MLA for Kings County
- In office 1949–1953
- Preceded by: David Durell Sutton
- Succeeded by: Edward Haliburton George Arthur Boggs

Personal details
- Born: December 3, 1914 Amherst, Nova Scotia
- Died: December 17, 1987 (aged 73) Amherst, Nova Scotia
- Party: Liberal
- Occupation: lawyer

= William H. Pipe =

Canadian politician

William Harvey Pipe (December 3, 1914 – December 17, 1987) was a Canadian politician.
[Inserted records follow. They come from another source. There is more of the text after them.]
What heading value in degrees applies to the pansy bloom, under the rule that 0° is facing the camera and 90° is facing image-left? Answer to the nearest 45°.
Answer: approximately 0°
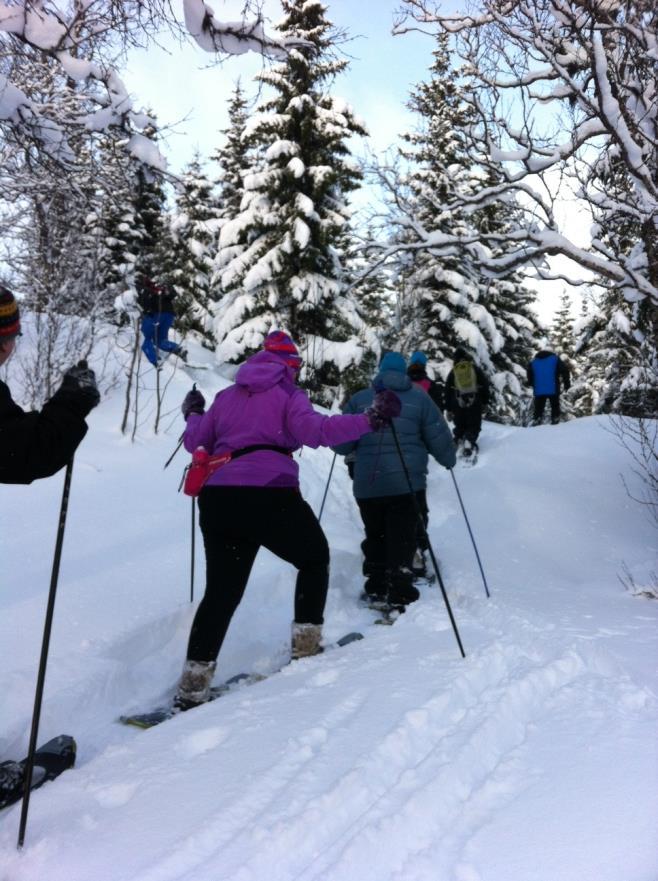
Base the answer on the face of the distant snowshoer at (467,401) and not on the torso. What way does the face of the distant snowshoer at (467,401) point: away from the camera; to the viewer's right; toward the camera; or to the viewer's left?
away from the camera

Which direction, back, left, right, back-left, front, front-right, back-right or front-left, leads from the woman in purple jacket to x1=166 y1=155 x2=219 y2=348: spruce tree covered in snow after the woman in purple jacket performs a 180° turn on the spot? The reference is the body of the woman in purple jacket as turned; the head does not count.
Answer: back-right

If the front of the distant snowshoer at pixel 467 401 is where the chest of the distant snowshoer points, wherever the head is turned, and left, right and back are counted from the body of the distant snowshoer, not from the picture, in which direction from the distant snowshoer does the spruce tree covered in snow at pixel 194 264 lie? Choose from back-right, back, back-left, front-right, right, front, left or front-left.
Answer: front-left

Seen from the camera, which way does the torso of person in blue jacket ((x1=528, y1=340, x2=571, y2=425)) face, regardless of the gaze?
away from the camera

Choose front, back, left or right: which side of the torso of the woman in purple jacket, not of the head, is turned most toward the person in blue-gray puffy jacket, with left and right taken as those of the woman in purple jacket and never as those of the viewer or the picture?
front

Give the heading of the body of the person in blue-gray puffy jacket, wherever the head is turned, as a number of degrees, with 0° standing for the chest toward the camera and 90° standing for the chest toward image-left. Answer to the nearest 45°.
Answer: approximately 180°

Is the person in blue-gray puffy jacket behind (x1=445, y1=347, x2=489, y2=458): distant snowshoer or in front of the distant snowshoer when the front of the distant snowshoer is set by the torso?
behind

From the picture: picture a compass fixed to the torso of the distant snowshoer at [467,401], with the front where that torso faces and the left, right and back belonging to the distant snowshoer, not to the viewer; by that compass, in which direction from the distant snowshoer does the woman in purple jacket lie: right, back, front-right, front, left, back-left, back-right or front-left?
back

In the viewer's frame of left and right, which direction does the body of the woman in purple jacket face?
facing away from the viewer and to the right of the viewer

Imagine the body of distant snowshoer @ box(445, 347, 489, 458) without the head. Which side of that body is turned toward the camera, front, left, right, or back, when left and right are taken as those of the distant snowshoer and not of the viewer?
back

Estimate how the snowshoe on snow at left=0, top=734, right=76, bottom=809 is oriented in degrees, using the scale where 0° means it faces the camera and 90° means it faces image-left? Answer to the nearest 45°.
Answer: approximately 225°

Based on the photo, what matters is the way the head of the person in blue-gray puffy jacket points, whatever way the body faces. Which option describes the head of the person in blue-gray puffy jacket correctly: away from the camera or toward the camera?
away from the camera
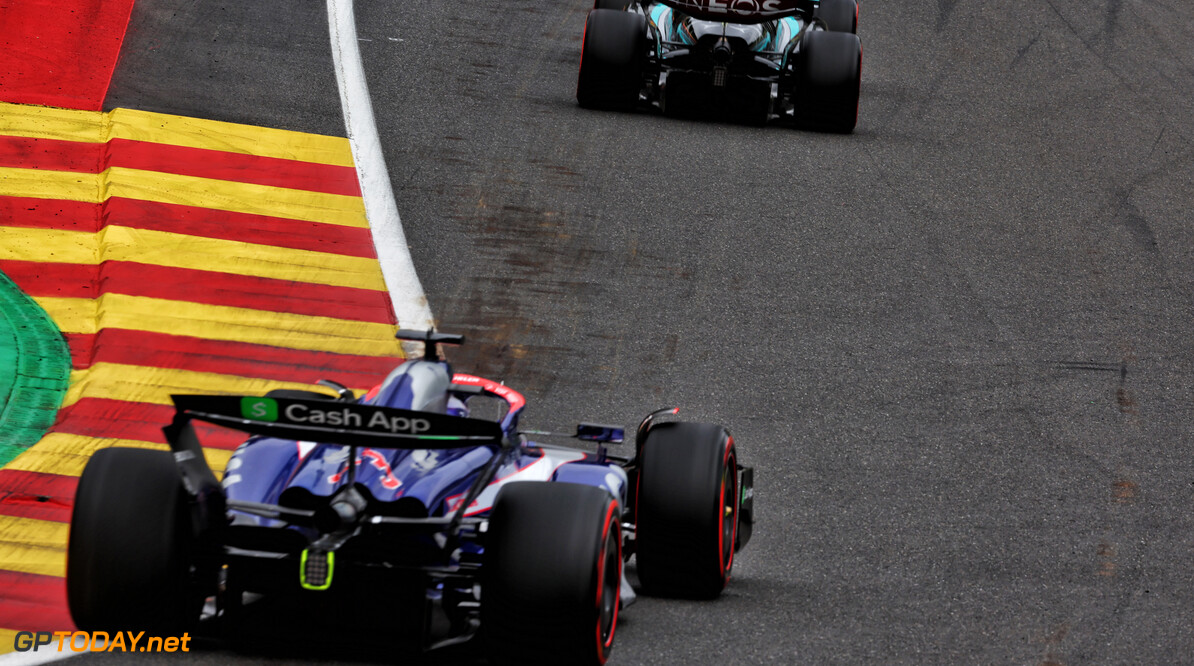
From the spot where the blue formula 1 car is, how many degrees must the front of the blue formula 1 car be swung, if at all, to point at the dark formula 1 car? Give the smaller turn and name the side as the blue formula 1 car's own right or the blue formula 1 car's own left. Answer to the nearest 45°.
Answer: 0° — it already faces it

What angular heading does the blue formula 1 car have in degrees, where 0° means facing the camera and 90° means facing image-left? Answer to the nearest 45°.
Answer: approximately 180°

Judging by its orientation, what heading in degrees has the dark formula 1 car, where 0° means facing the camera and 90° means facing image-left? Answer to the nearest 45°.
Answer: approximately 180°

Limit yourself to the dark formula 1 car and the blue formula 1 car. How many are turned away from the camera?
2

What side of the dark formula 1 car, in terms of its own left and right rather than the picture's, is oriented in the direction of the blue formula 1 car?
back
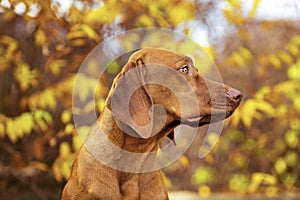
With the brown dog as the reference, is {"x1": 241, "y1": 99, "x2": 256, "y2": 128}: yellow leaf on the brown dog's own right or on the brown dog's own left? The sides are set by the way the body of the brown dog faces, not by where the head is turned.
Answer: on the brown dog's own left

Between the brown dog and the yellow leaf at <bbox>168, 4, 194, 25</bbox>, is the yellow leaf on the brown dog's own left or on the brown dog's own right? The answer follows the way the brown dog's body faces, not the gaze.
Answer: on the brown dog's own left

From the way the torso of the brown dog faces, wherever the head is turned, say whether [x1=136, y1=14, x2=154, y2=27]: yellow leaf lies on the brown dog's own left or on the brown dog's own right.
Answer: on the brown dog's own left

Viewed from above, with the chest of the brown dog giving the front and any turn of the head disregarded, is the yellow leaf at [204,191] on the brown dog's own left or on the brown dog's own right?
on the brown dog's own left
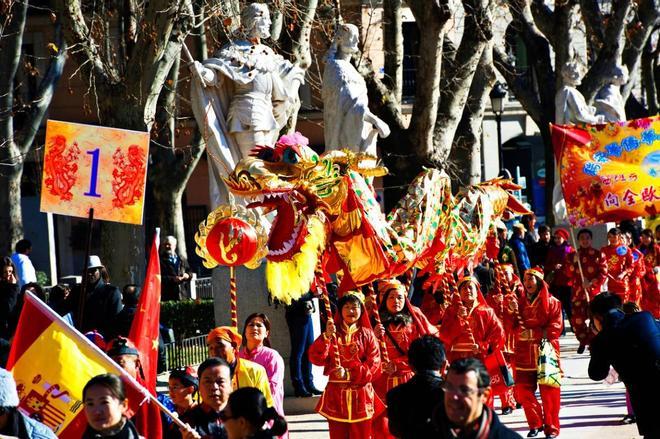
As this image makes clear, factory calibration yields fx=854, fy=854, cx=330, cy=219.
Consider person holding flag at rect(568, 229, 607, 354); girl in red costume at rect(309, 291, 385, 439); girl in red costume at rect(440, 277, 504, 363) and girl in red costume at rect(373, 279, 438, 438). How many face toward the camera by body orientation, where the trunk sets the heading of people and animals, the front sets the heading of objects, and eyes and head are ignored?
4

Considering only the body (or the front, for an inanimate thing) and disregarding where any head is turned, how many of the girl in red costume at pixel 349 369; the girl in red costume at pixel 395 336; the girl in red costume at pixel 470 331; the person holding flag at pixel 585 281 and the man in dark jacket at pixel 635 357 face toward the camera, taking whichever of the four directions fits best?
4

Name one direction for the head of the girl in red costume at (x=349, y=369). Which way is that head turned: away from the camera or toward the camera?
toward the camera

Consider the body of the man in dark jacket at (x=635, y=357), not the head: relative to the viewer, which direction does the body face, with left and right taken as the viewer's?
facing away from the viewer and to the left of the viewer

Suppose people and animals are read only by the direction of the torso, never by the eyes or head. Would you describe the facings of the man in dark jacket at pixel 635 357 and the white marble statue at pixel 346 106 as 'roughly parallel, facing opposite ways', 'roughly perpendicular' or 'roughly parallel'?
roughly parallel, facing opposite ways

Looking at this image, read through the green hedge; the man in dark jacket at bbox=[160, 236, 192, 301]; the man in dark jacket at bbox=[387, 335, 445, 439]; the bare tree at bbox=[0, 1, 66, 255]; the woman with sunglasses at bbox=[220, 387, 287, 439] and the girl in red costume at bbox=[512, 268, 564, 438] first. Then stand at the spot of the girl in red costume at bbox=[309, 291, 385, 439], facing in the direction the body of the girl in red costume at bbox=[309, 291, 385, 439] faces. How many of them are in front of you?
2

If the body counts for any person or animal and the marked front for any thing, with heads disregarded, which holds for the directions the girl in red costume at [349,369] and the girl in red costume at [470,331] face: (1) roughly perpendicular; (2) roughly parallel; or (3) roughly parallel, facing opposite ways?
roughly parallel

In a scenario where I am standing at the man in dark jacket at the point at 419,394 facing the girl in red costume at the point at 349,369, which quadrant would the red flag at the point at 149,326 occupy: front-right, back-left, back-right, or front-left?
front-left

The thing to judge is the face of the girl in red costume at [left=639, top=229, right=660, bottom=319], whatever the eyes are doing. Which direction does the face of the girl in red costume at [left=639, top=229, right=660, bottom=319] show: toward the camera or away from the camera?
toward the camera

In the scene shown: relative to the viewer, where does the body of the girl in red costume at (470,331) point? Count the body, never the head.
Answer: toward the camera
He represented the electoral district of Kings County in the Nova Scotia House of Assembly from 1949 to 1953. He was a member of the Nova Scotia Liberal Party.

Born in 1914 at Amherst, Nova Scotia, Pipe was educated at the University of King's College and Dalhousie University. He married Frida Flint in 1940, and was a lawyer by career. Pipe entered provincial politics in 1949 when he was elected in the dual-member Kings County riding with Liberal David Durell Sutton. In the 1953 election, both Pipe and Sutton were defeated by Progressive Conservatives Edward Haliburton, and George Arthur Boggs. Following his defeat, Pipe served on the Board of Commissioners of Public Utilities, and in various legal capacities with Toronto General Trusts Company, Canadian General Electric Co., and Bell Telephone Co. of Canada. He died in 1987.